JOB A:
Duplicate the passage of the Argyll seafood trail piece starting at "INTRODUCING THE TASTE" and ending at "of Scotland: Argyll.".

EXTRACT PROVIDED:
=== Begin Enclosure ===

INTRODUCING THE TASTE OF PLACE TRAILS
#3 SEAFOOD TRAIL
Robin McKelvie, Award-winning Travel Writer & Broadcaster experiences the Wild About Argyll Seafood Taste of Place Trail.
“You just cannae get any fresher than right here in Argyll,” beams John Ogden of the Oban Seafood Hut, as the fishing boats bob in the harbour over his shoulder. “And the great thing these days is that there are so many amazing places to savour Argyll’s finest seafood.”
I cannot agree more as I tuck into one of their legendary platters, heaving with boat fresh langoustines, oysters, mussels, prawns and lobster. Welcome to the Seafood Trail, an ace new way to savour fresh seafood in myriad eateries, discover seriously sustainable suppliers and stay over in hotels who know their seafood. The Seafood Trail is just one of the quintet of new taste trails that snake off around the foodie heart of Scotland: Argyll.
Let’s kick off where all great seafood experiences begin – impeccable sourcing. Fancy the king of seafood, oysters? You’re in luck in Argyll. The nutrient-rich, Gulf Stream-kissed local waters are ideal for cultivating oysters. You can tuck into Colonsay Oysters from the Hebrides, or Caledonian Oysters, from the gorgeous waters of Loch Creran just north of Oban, a family-run business that has been offering up their oysters since 1984.

=== End Enclosure ===

JOB B:
Format the lines of the records starting at the one containing "research paper ." and ending at the one containing "25 2 . 25 ." as a JSON list of strings, one string per line, with blank lines omitted.

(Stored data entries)

=== Begin Enclosure ===

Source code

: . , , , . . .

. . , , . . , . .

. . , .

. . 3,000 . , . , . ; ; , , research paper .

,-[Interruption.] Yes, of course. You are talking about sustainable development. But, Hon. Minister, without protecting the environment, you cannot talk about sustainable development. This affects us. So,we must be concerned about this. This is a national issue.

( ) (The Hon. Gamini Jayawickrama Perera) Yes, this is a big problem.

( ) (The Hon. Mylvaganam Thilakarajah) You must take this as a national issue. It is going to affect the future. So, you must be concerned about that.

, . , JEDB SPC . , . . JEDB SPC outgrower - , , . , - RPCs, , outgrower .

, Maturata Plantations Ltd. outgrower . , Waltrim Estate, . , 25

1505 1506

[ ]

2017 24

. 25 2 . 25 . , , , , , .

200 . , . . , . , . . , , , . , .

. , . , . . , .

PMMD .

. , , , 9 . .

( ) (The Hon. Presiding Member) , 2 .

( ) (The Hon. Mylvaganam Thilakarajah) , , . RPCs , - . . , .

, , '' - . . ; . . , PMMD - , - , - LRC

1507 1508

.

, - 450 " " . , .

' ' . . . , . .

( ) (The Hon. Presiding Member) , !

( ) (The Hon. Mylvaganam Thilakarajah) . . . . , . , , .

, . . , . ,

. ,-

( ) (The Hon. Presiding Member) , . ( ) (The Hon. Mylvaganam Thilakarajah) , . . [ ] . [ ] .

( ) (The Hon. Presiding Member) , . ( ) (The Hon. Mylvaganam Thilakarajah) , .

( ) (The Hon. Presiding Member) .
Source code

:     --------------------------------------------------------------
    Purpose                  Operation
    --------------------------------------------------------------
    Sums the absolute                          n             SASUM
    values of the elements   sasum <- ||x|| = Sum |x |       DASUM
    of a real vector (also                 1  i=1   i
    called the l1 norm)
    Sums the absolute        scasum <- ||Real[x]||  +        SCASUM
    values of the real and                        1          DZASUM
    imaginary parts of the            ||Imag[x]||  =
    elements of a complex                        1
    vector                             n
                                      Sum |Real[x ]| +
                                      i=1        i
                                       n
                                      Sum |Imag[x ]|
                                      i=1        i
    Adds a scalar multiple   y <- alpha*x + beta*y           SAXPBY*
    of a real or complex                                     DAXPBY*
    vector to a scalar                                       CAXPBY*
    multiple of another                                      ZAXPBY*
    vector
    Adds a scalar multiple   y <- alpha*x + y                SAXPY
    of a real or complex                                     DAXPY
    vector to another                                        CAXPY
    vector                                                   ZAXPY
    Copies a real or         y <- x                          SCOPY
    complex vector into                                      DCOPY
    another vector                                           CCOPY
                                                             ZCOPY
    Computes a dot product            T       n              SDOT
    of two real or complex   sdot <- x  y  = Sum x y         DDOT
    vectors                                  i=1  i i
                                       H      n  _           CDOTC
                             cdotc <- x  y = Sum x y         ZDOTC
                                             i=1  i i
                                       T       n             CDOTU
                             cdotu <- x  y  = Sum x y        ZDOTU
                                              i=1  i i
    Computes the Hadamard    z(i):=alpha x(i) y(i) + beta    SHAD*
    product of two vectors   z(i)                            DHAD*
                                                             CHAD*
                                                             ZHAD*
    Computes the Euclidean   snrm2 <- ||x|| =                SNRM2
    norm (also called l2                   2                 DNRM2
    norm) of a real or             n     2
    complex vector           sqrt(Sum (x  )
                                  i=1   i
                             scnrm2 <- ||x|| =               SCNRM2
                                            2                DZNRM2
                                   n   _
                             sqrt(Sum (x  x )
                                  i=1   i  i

=== End Enclosure ===

EXERCISE SOLUTION A:
INTRODUCING THE TASTE OF PLACE TRAILS
#3 SEAFOOD TRAIL
Robin McKelvie, Award-winning Travel Writer & Broadcaster experiences the Wild About Argyll Seafood Taste of Place Trail.
“You just cannae get any fresher than right here in Argyll,” beams John Ogden of the Oban Seafood Hut, as the fishing boats bob in the harbour over his shoulder. “And the great thing these days is that there are so many amazing places to savour Argyll’s finest seafood.”
I cannot agree more as I tuck into one of their legendary platters, heaving with boat fresh langoustines, oysters, mussels, prawns and lobster. Welcome to the Seafood Trail, an ace new way to savour fresh seafood in myriad eateries, discover seriously sustainable suppliers and stay over in hotels who know their seafood. The Seafood Trail is just one of the quintet of new taste trails that snake off around the foodie heart of Scotland: Argyll.

EXERCISE SOLUTION B:
[
  ". . 3,000 . , . , . ; ; , , research paper .",
  ",-[Interruption.] Yes, of course. You are talking about sustainable development. But, Hon. Minister, without protecting the environment, you cannot talk about sustainable development. This affects us. So,we must be concerned about this. This is a national issue.",
  "( ) (The Hon. Gamini Jayawickrama Perera) Yes, this is a big problem.",
  "( ) (The Hon. Mylvaganam Thilakarajah) You must take this as a national issue. It is going to affect the future. So, you must be concerned about that.",
  ", . , JEDB SPC . , . . JEDB SPC outgrower - , , . , - RPCs, , outgrower .",
  ", Maturata Plantations Ltd. outgrower . , Waltrim Estate, . , 25",
  "1505 1506",
  "[ ]",
  "2017 24",
  ". 25 2 . 25 . , , , , , ."
]